Do you think erector and ab strength is an important factor holding women back from squatting closer to men of similar weight or is it really not that important?
I believe the studies regarding women having some 70-72% of men's were pretty much entirely based on isolation exercises rather than squats. So should women be expected to squat significantly less than 70% of men's max?
at the heaviest category(90kg+), the women's record is 142,5kg.at the mens heaviest(125kg+), it is 410kg. In the mens 90 and 100kg category it is 340 and 352.5. So based on this numbers, if you take into concideration the weight classes, women squat about 35% of what men do. It you take into account the actual weight of the athlete ( I guess that the category is 90+, she easily could have weighted in at 100 kg), then the women squat about 40% of what men can. Either way, the percentage is way below 50%.
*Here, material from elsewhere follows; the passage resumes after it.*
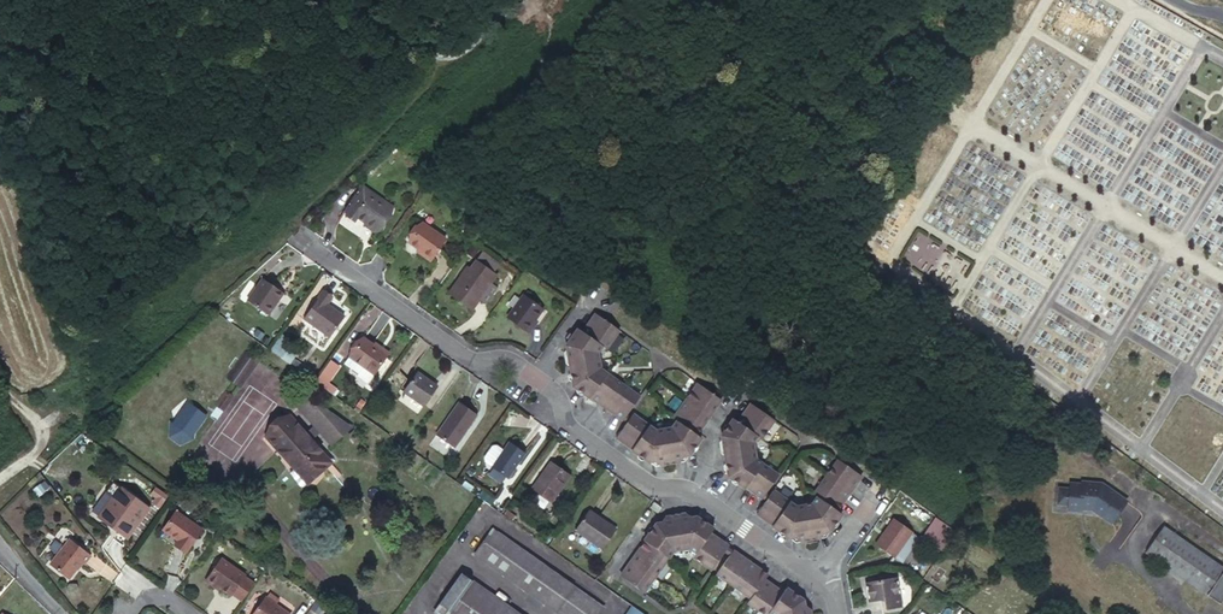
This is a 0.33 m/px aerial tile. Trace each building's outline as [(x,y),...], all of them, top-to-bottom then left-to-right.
[(357,181),(355,184),(387,206),(389,203),(357,181)] [(362,220),(372,227),(387,206),(355,184),(340,205),(344,208),(341,213),(349,219),(353,214),(362,220)] [(414,246),(427,256),(441,237),(417,219),(403,239),(414,246)] [(369,230),(372,227),(362,220),(360,223),(369,230)] [(425,259),(427,256),(414,246),(411,249),(425,259)] [(477,249),(471,257),(489,270),(495,261),(477,249)] [(459,274),(456,272),(443,290),(467,307),(476,296),(485,284),(493,273),(489,270),(471,257),(466,265),(459,274)] [(463,263),(456,272),(459,274),(466,265),(463,263)] [(263,314),(274,299),(270,297),(275,289),(258,277),(242,300),(263,314)] [(485,284),(476,296),(483,301),(492,289),(485,284)] [(270,297),(274,299),(279,292),(275,289),(270,297)] [(299,318),(325,336),(339,315),(322,303),(326,298),(317,292),(314,297),(299,318)] [(520,292),(503,314),(526,331),(532,322),(529,320),(539,306),(520,292)] [(580,331),(574,327),(563,344),(571,385),(588,398),(589,396),(622,419),(625,415),(638,396),(600,369),(597,352),(601,346),(604,348),(617,329),(593,312),(580,331)] [(266,348),(276,355),(282,347),(280,345),(285,338),(277,332),(266,348)] [(370,373),(384,354),(369,344),(358,336),(345,355),(370,373)] [(369,344),(384,354),(385,351),(371,341),(369,344)] [(245,353),(228,377),(241,387),(259,363),(245,353)] [(284,353),(280,358),(292,367),(295,361),(284,353)] [(325,360),(315,375),(318,377),(324,380),(334,365),(325,360)] [(292,367),(309,378),(312,373),(295,361),(292,367)] [(370,373),(354,361),(350,367),(356,372),(354,374),(364,381),(370,373)] [(425,383),(428,380),(414,370),(400,389),(420,403),(431,387),(425,383)] [(648,462),(652,461),(684,455),(689,454),(701,436),(696,433),(720,398),(696,381),(672,417),(674,418),(670,425),(653,428),(631,413),(628,417),(625,421),(615,436),(631,448),(630,449),(648,462)] [(226,393),(217,406),(224,411),(233,398),(226,393)] [(456,399),(432,433),(450,445),(474,412),(456,399)] [(314,428),(305,436),(311,443),(320,436),(332,448),(351,431),(310,400),(298,410),(314,428)] [(205,416),(187,403),(172,423),(170,421),(168,435),(179,443),(193,439),(190,437),(205,416)] [(738,488),(755,499),(757,495),(771,476),(748,459),(745,444),(750,437),(753,439),(765,420),(742,404),(729,422),(724,419),(712,436),(719,477),(737,489),(738,488)] [(265,438),(293,470),(307,486),(330,466),(311,443),(305,436),(289,418),(265,438)] [(356,434),(351,439),(357,446),(362,442),(356,434)] [(505,440),(488,464),(489,465),(503,475),(504,475),(521,451),(505,440)] [(684,455),(652,461),(659,467),(678,463),(684,455)] [(765,526),(783,539),(788,538),(819,532),(824,532),(836,514),(830,510),(856,475),(831,458),(806,494),(809,496),(803,503),(788,505),(766,490),(761,498),(758,501),(750,514),(766,525),(765,526)] [(547,460),(528,486),(548,499),(566,473),(547,460)] [(489,465),(483,473),(498,483),(503,475),(489,465)] [(307,486),(293,470),(286,477),(297,489),(301,490),(307,486)] [(1080,485),(1069,484),(1066,504),(1065,508),(1077,510),(1078,507),(1085,508),(1110,525),(1125,503),(1100,486),(1081,483),(1080,485)] [(36,490),(42,497),(49,491),(44,485),(36,490)] [(113,501),(102,517),(127,535),(146,508),(117,487),(109,498),(113,501)] [(1068,489),(1058,487),(1056,502),(1066,504),(1068,489)] [(97,514),(102,517),(113,501),(109,498),(97,514)] [(652,501),(649,506),(656,511),(659,506),(652,501)] [(585,507),(571,527),(599,547),(613,526),(585,507)] [(665,514),(660,520),(690,515),(684,510),(665,514)] [(173,513),(161,531),(176,541),(174,545),(184,552),(199,531),(173,513)] [(690,515),(660,520),(654,521),(641,539),(643,540),(618,574),(641,590),(671,549),(688,546),(694,550),(692,553),(710,566),(724,548),(726,544),(727,543),(709,530),(712,525),(695,514),(690,515)] [(893,520),(874,546),(893,559),(911,533),(893,520)] [(1151,545),(1222,596),(1222,570),(1162,528),(1151,545)] [(558,613),(599,613),(602,610),(575,591),(493,532),(476,557),(558,613)] [(819,532),(788,538),(795,543),(814,539),(819,532)] [(75,541),(57,566),(77,580),(88,563),(92,565),(98,557),(75,541)] [(174,545),(171,549),(182,556),(184,552),(174,545)] [(1222,601),(1222,596),(1151,545),(1144,554),(1220,606),(1222,601)] [(803,602),(802,598),(785,586),(782,590),(763,577),(766,573),(731,548),(729,552),(714,571),(749,596),(748,599),(766,612),(768,609),(775,613),(805,613),(803,602)] [(231,594),(241,602),(253,584),(243,577),(243,576),(221,560),(207,580),(230,596),(231,594)] [(435,613),(515,613),(462,576),(435,613)] [(897,579),(866,585),(870,605),(884,602),(886,611),(903,608),(897,579)] [(254,613),(286,613),(265,599),(254,613)] [(311,611),(316,613),(320,613),(323,609),(316,604),(311,611)]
I believe that those studies you said used normal people, not athletes. I believe a man has much better potential at increasing his strength than a woman.What I mean is that even though a woman has 70% of a mans strength without either of them working out, if they both start working out, that 70% can easily be turned into a les than 50%, since man grows much more muscle, when a woman need to rely mostly upon CNS.
You picked a pretty random class to compare, juniors 198+. I've seen multiple women raw squat over 150kg at meets in lower weight classes. There have been 132s that squat over 300. April Mathis hit 611 raw at SHW. I think she falls somewhere between 242 and 275, the equivalent US mens raw record at those classes are 853 and 869. So that's around 70%. Men can also carry much more lean body mass, which helps in these comparisons at the same weight. Anyone know what Becca Swanson could raw squat at her peak?
Why? If both the man are woman are using or not then why it would make a difference? It wouldn't make sense to compare an assisted sample from one sex to an unassisted one from the other in this context.
Either way, I think powerlifting should have height classes instead of weight classes. Taller lifters have to do more work for the same result and also end up in a higher, tougher weight class just by weighing more due to their height. Lifting something big at a low weight usually does not mean much because it's a near midget doing it but proportionally they have the same muscular development as a person of average or tall height.
People of similar height tend to have similar bone structure resulting in some amount of convergence in their muscular development when pushed.
Most of the hotter female lifters seem to be a fair bit below average male height which makes it harder to compare their numbers to those of male lifters but ultimately favours the male lifters. The strongest women, at least in terms of upper body strength, feature mostly in shot put as opposed to powerlifting where just about all exhibit great height and big benches at the same time. I would like to know how much the 6'5-6'6 Valerie Vili of NZ (Beijing shot put gold medalist) lifts.
Huh? This is so ridiculously not true. At 5'4", I compete in the 114s but am usually the same height as women in much heavier weight classes. You can find people with every possible kind of build at any given height.
That's not really valid in that there is a natural difference between men and women regarding testosterone. In order to make a legitimate comparison between assisted men and women, the proportions would have to remain the same, i.e. the assisted man would still have 10x the amount of testosterone as the assisted female. Otherwise, it's no longer representative of the inherent difference between the genders.